◆ **GOAL OF THE EXERCISE**
Format the text read from the records below as a single numbered list with one line per item, skipping any blank lines. Leave the pictures out of your answer.

◆ **RAW DATA**
* * * * * * *
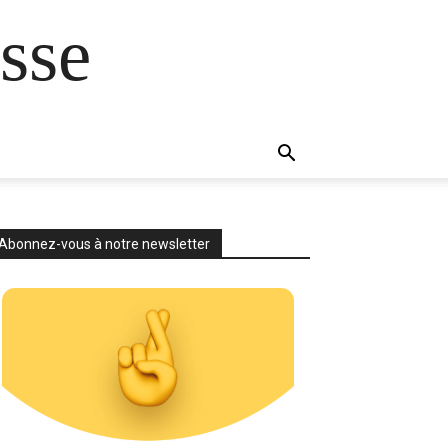
sse
Abonnez-vous à notre newsletter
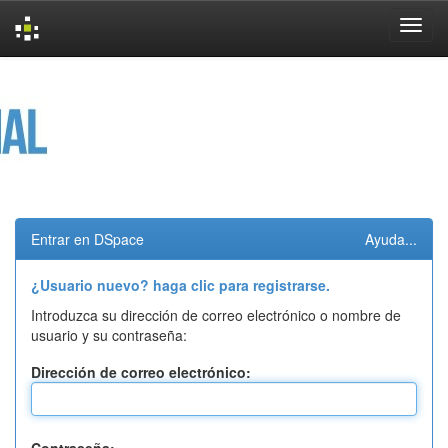
Skip
navigation
Entrar en DSpace
Ayuda...
¿Usuario nuevo? haga clic para registrarse.
Introduzca su dirección de correo electrónico o nombre de
usuario y su contraseña:
Dirección de correo electrónico:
* * * * * * *
◆ **RESPONSE TO THIS TASK**
1. sse
2. Abonnez-vous à notre newsletter
3. Skip
4. navigation
5. Entrar en DSpace
6. Ayuda...
7. ¿Usuario nuevo? haga clic para registrarse.
8. Introduzca su dirección de correo electrónico o nombre de
9. usuario y su contraseña:
10. Dirección de correo electrónico:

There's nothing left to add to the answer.